One person in the audience practiced some stream-of-consciousness and, in response to my question about liability, mentioned a Wall Street Journal op-ed today by Judy Shelton: “Capitalism needs a sound-money foundation” (p A13 Feb. 12) (link here), suggesting the abolition of “legal tender” laws and allowing people to go back to other forms of exchange. (She argues for gold, but in the colonies people had several forms of currency, including tobacco). Whoa there (especially you Democrats and perhaps Independents), are Obama’s economic stimulus and Geithner’s sticky but vague bailouts still on the brain? Why is this interesting at an Internet conference? Partly because there was some discussion of “virtual lives” (or Second Life – some of this even especially designed for seniors) as large-scale products, where people can vary their medium of exchange, and not go with fiat. But there seems to be an even more daring possibility: conceivably, in the future, people wouldn’t need money at all, but rather “karma”. It sounds like the stuff of science fiction, or the way the nearest civilization, maybe thirty light years away, would work. But it also addresses some of the other intangibles that people expect from activity on the Internet, which include “recognition” or “fame” (which can take pretty juvenile forms with kids on current social networking sites) but also, just command of knowledge for its own sake (all of which would carry a cost of “commitment”).
This brings to mind the last big opportunity on my mind, at least, knowledge management. The conference didn’t address Wikipedia specifically, although it should have. One could accuse someone like me of selling (or, worse giving away) “knowledge spam” (more a social issue than an Internet "abuse" problem) but the real point is not just listing the knowledge itself, but “connecting the dots.” Yes, Jimmy Wales has the right start on this, but I think that professional journalism can do a much better job of connecting our knowledge points at deeper, more psychological and more subtle levels, in a way that the average person will understand much better what is happening (at least debacles like the current economic crisis needn’t happen). Most of the promising Internet business opportunities, they say, may, in the current economic and legal climate go back to helping businesses rather than directly pampering individual consumers. Could new database-driven applications be developed to help the news business connect up everything (better than NSA does)?
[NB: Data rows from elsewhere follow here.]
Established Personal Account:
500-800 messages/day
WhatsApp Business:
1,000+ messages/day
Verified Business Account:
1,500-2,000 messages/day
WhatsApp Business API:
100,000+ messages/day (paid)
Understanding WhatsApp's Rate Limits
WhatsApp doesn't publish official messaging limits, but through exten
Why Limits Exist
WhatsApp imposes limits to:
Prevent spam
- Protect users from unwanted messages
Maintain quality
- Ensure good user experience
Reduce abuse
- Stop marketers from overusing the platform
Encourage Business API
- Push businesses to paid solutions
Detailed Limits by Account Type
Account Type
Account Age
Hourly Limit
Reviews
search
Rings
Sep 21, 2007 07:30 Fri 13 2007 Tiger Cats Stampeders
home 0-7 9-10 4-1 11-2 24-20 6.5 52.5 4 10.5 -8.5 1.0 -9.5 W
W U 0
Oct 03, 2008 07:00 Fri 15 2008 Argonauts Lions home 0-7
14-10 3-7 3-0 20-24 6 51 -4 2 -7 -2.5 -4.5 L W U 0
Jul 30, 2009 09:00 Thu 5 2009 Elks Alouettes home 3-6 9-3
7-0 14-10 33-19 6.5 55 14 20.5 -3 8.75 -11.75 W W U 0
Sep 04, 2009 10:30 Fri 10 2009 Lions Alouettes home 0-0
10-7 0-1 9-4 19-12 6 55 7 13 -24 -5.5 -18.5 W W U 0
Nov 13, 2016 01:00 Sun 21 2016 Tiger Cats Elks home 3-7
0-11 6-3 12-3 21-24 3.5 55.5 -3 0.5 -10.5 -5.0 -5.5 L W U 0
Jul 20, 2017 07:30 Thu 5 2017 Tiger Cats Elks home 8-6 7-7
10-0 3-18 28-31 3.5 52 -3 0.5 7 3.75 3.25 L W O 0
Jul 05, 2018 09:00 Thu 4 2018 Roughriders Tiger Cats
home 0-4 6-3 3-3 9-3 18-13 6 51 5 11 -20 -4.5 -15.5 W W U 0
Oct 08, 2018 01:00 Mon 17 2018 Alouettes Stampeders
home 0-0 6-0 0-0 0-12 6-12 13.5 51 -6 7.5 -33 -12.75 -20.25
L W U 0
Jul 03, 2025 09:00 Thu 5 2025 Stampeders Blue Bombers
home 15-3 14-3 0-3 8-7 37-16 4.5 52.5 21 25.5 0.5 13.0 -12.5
I think so. Even here, the panelists offered a clouded future for traditional journalism, saying that for-print newspapers would have to turn into not-for-profit foundations, and that the real news may come from individuals online after all, in every media conceivable. For business, this sounds like a perfect storm.
Update: Feb 15
Visitors might enjoy (with some "irony") the Newsweek "Techtonic Shifts" article by Don Lyons, "Time to Hang Up the Pajamas: I learned the hard way: while blogs can do many wonderful things, making huge amounts of money isn't one of them", Feb 7, 2009, link here. True, but there can be other motives besides just money (like throwing sand in the eyes of lobbyists and special interests).
There is a related short blog entry on "Amplifier Networks": "Is Blogging a Business or a Hobby," by Jonathan, Feb 9, link here (may require registration). Also, please see the comment.
Update: Feb. 17, 2009
USA Today, on Tuesday Feb. 17, opens its Tech section with a long article by Jon swartz, "New tech start-ups can rise from the economy's ashes," link here.